Set the values of User profile audit data collection level (XL.UserProfileAuditDataCollection) and Level of Role Auditing (XL.RoleAuditLevel) system properties to None, as described in "Modifying System Properties".
Disable the Issue Audit Messages Task scheduled job as described in "Disabling and Enabling Jobs".

If pending audit changes are required to be recorded in the audit tables, then disable the scheduled task after all the pending audit changes are processed.

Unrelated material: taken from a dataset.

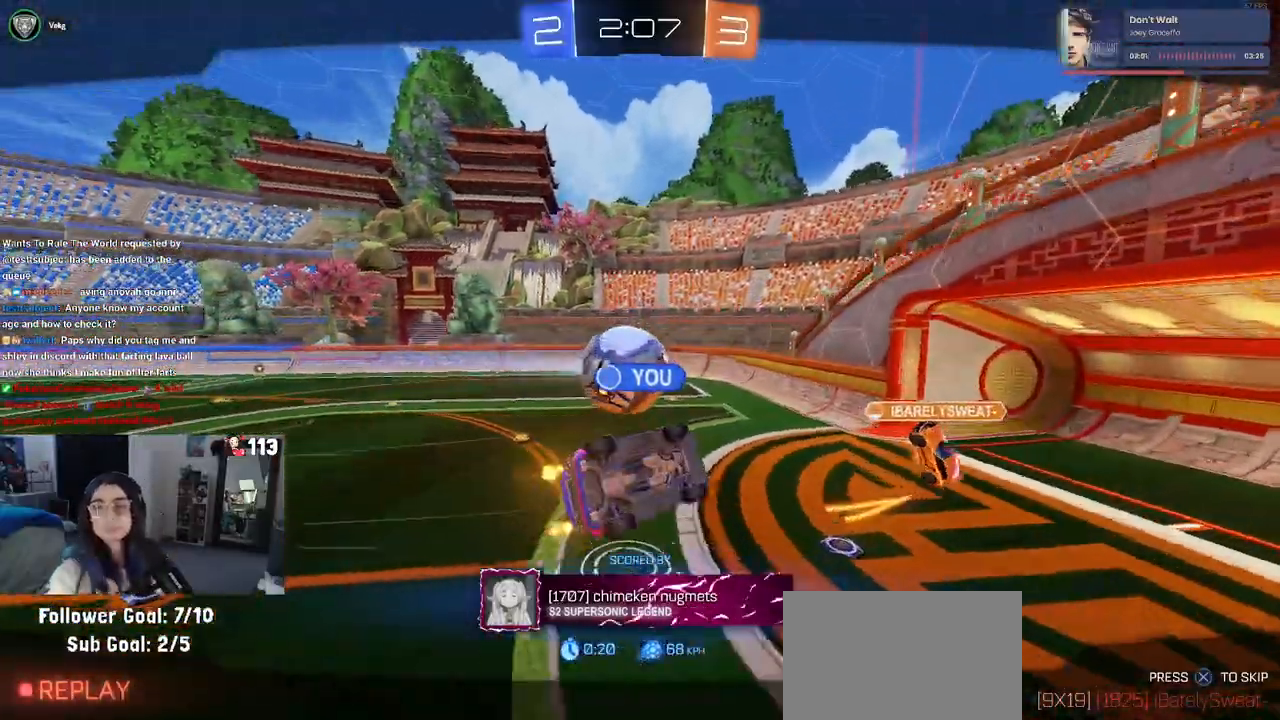
{"buttons": [], "left_stick": "center", "right_stick": "center", "events": [[83, "CROSS", "down"], [267, "CROSS", "up"], [350, "CROSS", "down"], [500, "CROSS", "up"]]}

To disable catalog auditing, set the value of the XL.CatalogAuditDataCollection system property to none.

18.5.2 Enabling Auditing

To enable auditing in Oracle Identity Manager:

Set the values of User profile audit data collection level (XL.UserProfileAuditDataCollection) and Level of Role Auditing (XL.RoleAuditLevel) system properties to one of the levels defined in "User Profile Auditing" and "Role Profile Auditing" for user profile and role profile auditing respectively.

See "Managing System Properties" for information about modifying the values of system properties.
Enable the Issue Audit Messages Task scheduled job as described in "Disabling and Enabling Jobs".
For user profile auditing, generate snapshots by running the GenerateSnapshot script as described in "Generating an Audit Snapshot" in the Oracle Fusion Middleware Developer's Guide for Oracle Identity Manager.

The following is the command-line usage of the GenerateSnapshot script:
```
./GenerateSnapshot.sh -username OIM_ADMIN_USERNAME -numOfThreads 8 -serverURLt3://WLS_SERVER:PORT -ctxFactory weblogic.jndi.WLInitialContextFactory[-inputFile fileWithUserKeys]
```
Here:
- OIM_ADMIN_USERNAME is the Oracle Identity Manager administrator username.
- WLS_SERVER is the Oracle WebLogic Server name.
- PORT is the port number of the WebLogic Server.

To enable catalog auditing, set the value of the XL.CatalogAuditDataCollection system property to catalog.